Akdeniz’de uzun süredir irili ufaklı çok sayıda sarsıntı meydana geliyor. Bu sabah saatlerinde Antalya’nın Kaş ilçesi açıklarında meydana gelen 6 büyüklüğündeki deprem de bunlardan biri…
Endişe yaratan depremin ardından akıllara bölgede daha büyük ve yıkıcı bir deprem beklentisi olup olmadığı sorusu geliyor. Olası bir depremden Güneybatı Anadolu kıyılarının nasıl etkileneceği de merak uyandıran bir başka konu. Yıldız Teknik Üniversitesi İnşaat Fakültesi Dekanı Prof. Dr. Şükrü Ersoy, bölgede yaşanan deprem hareketliliğini TRT Haber’e değerlendirdi.

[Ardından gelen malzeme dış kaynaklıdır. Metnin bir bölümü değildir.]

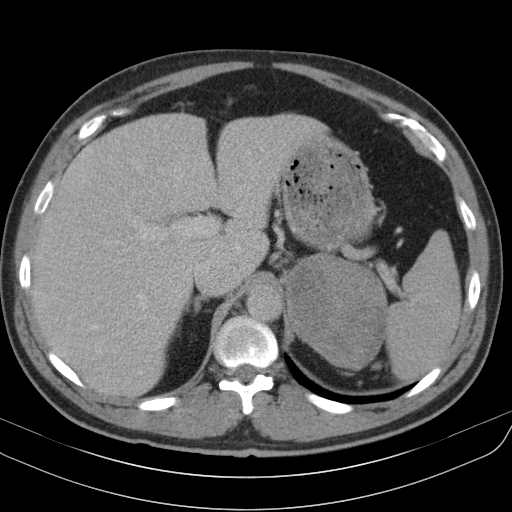
Contrast-enhanced abdominal CT, one axial slice. Position 75 of 91 along the scan axis. Reconstruction kernel B31s. 130 kVp. Intravenous contrast given. Soft-tissue window (W 400 / L 40 HU). 5 mm slice thickness. 512 × 512 image matrix, field of view 370 × 370 mm. Patient: male, 51 years. Case-level facts recorded for this patient, not image findings: diagnosis: adrenocortical carcinoma; tumour side: left adrenal; tumour size at pathology: 18 cm; Ki-67 index: 40 %; stage (as recorded): 3.
Annotated regions visible in this slice (semi-automatic segmentation, software-assisted and operator-edited):
- mass: bounding box [x1, y1, x2, y2] px = [288, 260, 385, 365]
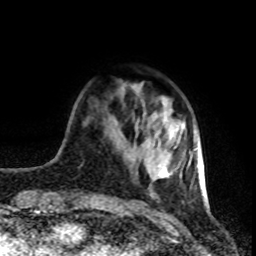
Breast MRI (dynamic contrast-enhanced), one axial slice; slice 20 of 80 in the series (ordered by position); cropped to one breast; dynamic contrast-enhanced series, time point 2 of 8 at this slice position (early post-contrast); 1.5 T; TE 4.2 ms, TR 7 ms; 256 × 256 image matrix, field of view 160 × 160 mm. Female patient.
Annotated regions visible in this slice (semi-automatically segmented with operator editing):
- enhancing-tissue mask used for the functional tumour volume (all voxels passing the contrast-enhancement thresholds inside the analysis volume; usually the tumour): bounding box <159,128,198,177> (left, top, right, bottom; pixels)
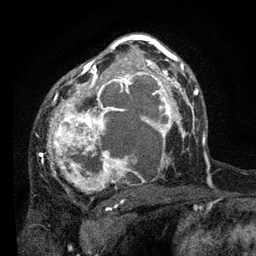
Breast MRI, one axial slice. Position 51 of 80 along the scan axis. Cropped to one breast. Dynamic contrast-enhanced series, time point 2 of 7 at this slice position (early post-contrast). 3 T. TE 2.2 ms, TR 5.4 ms. 2 mm slice thickness. 256 × 256 image matrix. Female patient.
Outlined on this slice (semi-automatic segmentation, software-assisted and operator-edited):
- enhancing-tissue mask used for the functional tumour volume (all voxels passing the contrast-enhancement thresholds inside the analysis volume; usually the tumour): bounding box [x1, y1, x2, y2] px = [41, 38, 178, 193]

“Bugünkü deprem tehlikeli”
Akdeniz’de birkaç yıldan beri sürekli sarsıntılar olduğunu söyleyen Prof. Dr. Ersoy, depremin meydana geldiği yere göre büyüklüğünün de değiştiğini ifade ediyor. Prof. Dr. Ersoy, “Güneybatı Anadolu’da, özellikle Yunan karasularında Girit Adası ve Rodos Adası’nın kuzeyinde farklı büyüklükte depremler gelişiyor. Bugünkü deprem tehlikeli bir yerde” diyor. Bunun sebebini de şöyle açıklıyor:
“Çünkü, Girit ve Rodos adalarının güneyinde, Akdeniz’e bakan yakasında bir dalma batma zonu ya da yitim zonu dediğimiz bir zon var ki, çok tehlikeli. Burada 9’un üzerine çıkan depremler meydana gelebilir. Şili’deki, Japonya’daki, Hindistan’daki en büyük depremlerin mekanizması var. Burada Afrika kıtası aşağı doğru, -mağmanın içine doğru- daldığı için yüksek büyüklükte depremler meydana gelebilir.”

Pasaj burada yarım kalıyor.